## What to produce
Reproduce all of the data below line for line, changing nothing.

begin The data

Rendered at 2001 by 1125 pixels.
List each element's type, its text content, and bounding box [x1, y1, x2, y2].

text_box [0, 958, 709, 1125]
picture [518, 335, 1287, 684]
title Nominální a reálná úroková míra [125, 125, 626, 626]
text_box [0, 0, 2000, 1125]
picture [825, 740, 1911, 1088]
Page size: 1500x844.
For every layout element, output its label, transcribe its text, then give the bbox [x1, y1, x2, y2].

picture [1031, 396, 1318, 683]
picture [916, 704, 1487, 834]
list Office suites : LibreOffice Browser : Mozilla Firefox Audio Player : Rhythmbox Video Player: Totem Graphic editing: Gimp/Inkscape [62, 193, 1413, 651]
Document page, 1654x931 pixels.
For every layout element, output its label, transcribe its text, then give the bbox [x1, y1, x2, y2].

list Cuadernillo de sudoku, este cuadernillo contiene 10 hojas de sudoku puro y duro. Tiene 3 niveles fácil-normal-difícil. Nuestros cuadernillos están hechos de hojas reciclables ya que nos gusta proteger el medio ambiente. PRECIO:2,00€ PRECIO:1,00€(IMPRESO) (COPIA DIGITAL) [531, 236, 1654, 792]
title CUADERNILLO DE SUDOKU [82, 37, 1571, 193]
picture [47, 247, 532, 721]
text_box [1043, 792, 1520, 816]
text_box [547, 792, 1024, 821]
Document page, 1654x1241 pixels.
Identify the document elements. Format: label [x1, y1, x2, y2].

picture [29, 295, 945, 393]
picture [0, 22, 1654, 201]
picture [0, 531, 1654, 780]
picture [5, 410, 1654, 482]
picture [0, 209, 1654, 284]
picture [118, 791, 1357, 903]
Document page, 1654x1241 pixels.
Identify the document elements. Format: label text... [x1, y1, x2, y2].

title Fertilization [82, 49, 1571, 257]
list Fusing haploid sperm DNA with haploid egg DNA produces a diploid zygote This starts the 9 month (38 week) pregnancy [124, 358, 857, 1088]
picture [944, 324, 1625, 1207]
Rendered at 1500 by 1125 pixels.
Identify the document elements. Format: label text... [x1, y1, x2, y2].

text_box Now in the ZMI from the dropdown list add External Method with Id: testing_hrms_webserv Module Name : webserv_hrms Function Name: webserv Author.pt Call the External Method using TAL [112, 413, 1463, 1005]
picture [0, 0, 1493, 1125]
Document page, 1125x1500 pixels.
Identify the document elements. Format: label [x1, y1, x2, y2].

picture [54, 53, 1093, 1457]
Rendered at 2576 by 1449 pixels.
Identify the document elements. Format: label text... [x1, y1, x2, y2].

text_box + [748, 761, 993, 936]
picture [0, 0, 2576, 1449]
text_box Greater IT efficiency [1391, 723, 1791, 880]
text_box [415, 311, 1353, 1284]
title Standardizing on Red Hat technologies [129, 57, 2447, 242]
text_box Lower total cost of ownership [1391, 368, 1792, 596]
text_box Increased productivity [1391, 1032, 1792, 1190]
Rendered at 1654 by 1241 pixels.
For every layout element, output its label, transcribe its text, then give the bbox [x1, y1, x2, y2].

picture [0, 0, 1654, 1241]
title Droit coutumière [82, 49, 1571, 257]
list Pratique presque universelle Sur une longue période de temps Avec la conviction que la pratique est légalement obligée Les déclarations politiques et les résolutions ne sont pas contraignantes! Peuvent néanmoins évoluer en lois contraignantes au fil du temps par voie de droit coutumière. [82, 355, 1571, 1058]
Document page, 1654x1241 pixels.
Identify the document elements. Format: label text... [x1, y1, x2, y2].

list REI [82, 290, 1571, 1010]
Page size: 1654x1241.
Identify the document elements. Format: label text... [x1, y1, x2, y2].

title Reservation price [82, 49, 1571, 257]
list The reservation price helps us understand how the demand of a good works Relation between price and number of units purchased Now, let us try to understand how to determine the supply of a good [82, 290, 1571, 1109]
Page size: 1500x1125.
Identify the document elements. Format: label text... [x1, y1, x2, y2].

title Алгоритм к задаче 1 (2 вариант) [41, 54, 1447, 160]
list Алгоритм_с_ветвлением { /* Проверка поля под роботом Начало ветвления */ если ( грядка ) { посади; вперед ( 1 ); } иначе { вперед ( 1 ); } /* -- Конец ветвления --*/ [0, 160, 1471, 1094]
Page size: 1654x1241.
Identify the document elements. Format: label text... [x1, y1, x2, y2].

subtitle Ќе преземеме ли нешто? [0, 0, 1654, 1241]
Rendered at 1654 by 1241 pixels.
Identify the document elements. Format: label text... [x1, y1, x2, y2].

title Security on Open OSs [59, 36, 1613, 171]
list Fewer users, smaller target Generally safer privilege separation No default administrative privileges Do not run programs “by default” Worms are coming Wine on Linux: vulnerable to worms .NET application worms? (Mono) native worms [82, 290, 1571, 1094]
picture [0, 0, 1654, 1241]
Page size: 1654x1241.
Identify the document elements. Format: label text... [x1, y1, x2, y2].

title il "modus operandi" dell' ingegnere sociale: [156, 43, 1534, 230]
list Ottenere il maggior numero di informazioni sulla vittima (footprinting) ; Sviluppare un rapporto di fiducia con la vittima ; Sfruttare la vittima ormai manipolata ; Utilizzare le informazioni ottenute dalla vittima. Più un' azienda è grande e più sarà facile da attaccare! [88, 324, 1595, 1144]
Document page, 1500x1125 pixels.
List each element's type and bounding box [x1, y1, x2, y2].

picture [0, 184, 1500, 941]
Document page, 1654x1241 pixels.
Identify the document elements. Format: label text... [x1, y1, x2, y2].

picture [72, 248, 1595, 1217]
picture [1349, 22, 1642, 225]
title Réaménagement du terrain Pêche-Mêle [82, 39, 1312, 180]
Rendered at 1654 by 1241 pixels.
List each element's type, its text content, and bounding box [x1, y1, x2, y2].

end The data

## Solved problem
Rendered at 2001 by 1125 pixels.
List each element's type, its text content, and bounding box [x1, y1, x2, y2].

text_box [0, 958, 709, 1125]
picture [518, 335, 1287, 684]
title Nominální a reálná úroková míra [125, 125, 626, 626]
text_box [0, 0, 2000, 1125]
picture [825, 740, 1911, 1088]
Page size: 1500x844.
For every layout element, output its label, transcribe its text, then give the bbox [x1, y1, x2, y2].

picture [1031, 396, 1318, 683]
picture [916, 704, 1487, 834]
list Office suites : LibreOffice Browser : Mozilla Firefox Audio Player : Rhythmbox Video Player: Totem Graphic editing: Gimp/Inkscape [62, 193, 1413, 651]
Document page, 1654x931 pixels.
For every layout element, output its label, transcribe its text, then give the bbox [x1, y1, x2, y2].

list Cuadernillo de sudoku, este cuadernillo contiene 10 hojas de sudoku puro y duro. Tiene 3 niveles fácil-normal-difícil. Nuestros cuadernillos están hechos de hojas reciclables ya que nos gusta proteger el medio ambiente. PRECIO:2,00€ PRECIO:1,00€(IMPRESO) (COPIA DIGITAL) [531, 236, 1654, 792]
title CUADERNILLO DE SUDOKU [82, 37, 1571, 193]
picture [47, 247, 532, 721]
text_box [1043, 792, 1520, 816]
text_box [547, 792, 1024, 821]
Document page, 1654x1241 pixels.
Identify the document elements. Format: label [x1, y1, x2, y2].

picture [29, 295, 945, 393]
picture [0, 22, 1654, 201]
picture [0, 531, 1654, 780]
picture [5, 410, 1654, 482]
picture [0, 209, 1654, 284]
picture [118, 791, 1357, 903]
Document page, 1654x1241 pixels.
Identify the document elements. Format: label text... [x1, y1, x2, y2].

title Fertilization [82, 49, 1571, 257]
list Fusing haploid sperm DNA with haploid egg DNA produces a diploid zygote This starts the 9 month (38 week) pregnancy [124, 358, 857, 1088]
picture [944, 324, 1625, 1207]
Rendered at 1500 by 1125 pixels.
Identify the document elements. Format: label text... [x1, y1, x2, y2].

text_box Now in the ZMI from the dropdown list add External Method with Id: testing_hrms_webserv Module Name : webserv_hrms Function Name: webserv Author.pt Call the External Method using TAL [112, 413, 1463, 1005]
picture [0, 0, 1493, 1125]
Document page, 1125x1500 pixels.
Identify the document elements. Format: label [x1, y1, x2, y2].

picture [54, 53, 1093, 1457]
Rendered at 2576 by 1449 pixels.
Identify the document elements. Format: label text... [x1, y1, x2, y2].

text_box + [748, 761, 993, 936]
picture [0, 0, 2576, 1449]
text_box Greater IT efficiency [1391, 723, 1791, 880]
text_box [415, 311, 1353, 1284]
title Standardizing on Red Hat technologies [129, 57, 2447, 242]
text_box Lower total cost of ownership [1391, 368, 1792, 596]
text_box Increased productivity [1391, 1032, 1792, 1190]
Rendered at 1654 by 1241 pixels.
For every layout element, output its label, transcribe its text, then give the bbox [x1, y1, x2, y2].

picture [0, 0, 1654, 1241]
title Droit coutumière [82, 49, 1571, 257]
list Pratique presque universelle Sur une longue période de temps Avec la conviction que la pratique est légalement obligée Les déclarations politiques et les résolutions ne sont pas contraignantes! Peuvent néanmoins évoluer en lois contraignantes au fil du temps par voie de droit coutumière. [82, 355, 1571, 1058]
Document page, 1654x1241 pixels.
Identify the document elements. Format: label text... [x1, y1, x2, y2].

list REI [82, 290, 1571, 1010]
Page size: 1654x1241.
Identify the document elements. Format: label text... [x1, y1, x2, y2].

title Reservation price [82, 49, 1571, 257]
list The reservation price helps us understand how the demand of a good works Relation between price and number of units purchased Now, let us try to understand how to determine the supply of a good [82, 290, 1571, 1109]
Page size: 1500x1125.
Identify the document elements. Format: label text... [x1, y1, x2, y2].

title Алгоритм к задаче 1 (2 вариант) [41, 54, 1447, 160]
list Алгоритм_с_ветвлением { /* Проверка поля под роботом Начало ветвления */ если ( грядка ) { посади; вперед ( 1 ); } иначе { вперед ( 1 ); } /* -- Конец ветвления --*/ [0, 160, 1471, 1094]
Page size: 1654x1241.
Identify the document elements. Format: label text... [x1, y1, x2, y2].

subtitle Ќе преземеме ли нешто? [0, 0, 1654, 1241]
Rendered at 1654 by 1241 pixels.
Identify the document elements. Format: label text... [x1, y1, x2, y2].

title Security on Open OSs [59, 36, 1613, 171]
list Fewer users, smaller target Generally safer privilege separation No default administrative privileges Do not run programs “by default” Worms are coming Wine on Linux: vulnerable to worms .NET application worms? (Mono) native worms [82, 290, 1571, 1094]
picture [0, 0, 1654, 1241]
Page size: 1654x1241.
Identify the document elements. Format: label text... [x1, y1, x2, y2].

title il "modus operandi" dell' ingegnere sociale: [156, 43, 1534, 230]
list Ottenere il maggior numero di informazioni sulla vittima (footprinting) ; Sviluppare un rapporto di fiducia con la vittima ; Sfruttare la vittima ormai manipolata ; Utilizzare le informazioni ottenute dalla vittima. Più un' azienda è grande e più sarà facile da attaccare! [88, 324, 1595, 1144]
Document page, 1500x1125 pixels.
List each element's type and bounding box [x1, y1, x2, y2].

picture [0, 184, 1500, 941]
Document page, 1654x1241 pixels.
Identify the document elements. Format: label text... [x1, y1, x2, y2].

picture [72, 248, 1595, 1217]
picture [1349, 22, 1642, 225]
title Réaménagement du terrain Pêche-Mêle [82, 39, 1312, 180]
Rendered at 1654 by 1241 pixels.
List each element's type, its text content, and bounding box [x1, y1, x2, y2].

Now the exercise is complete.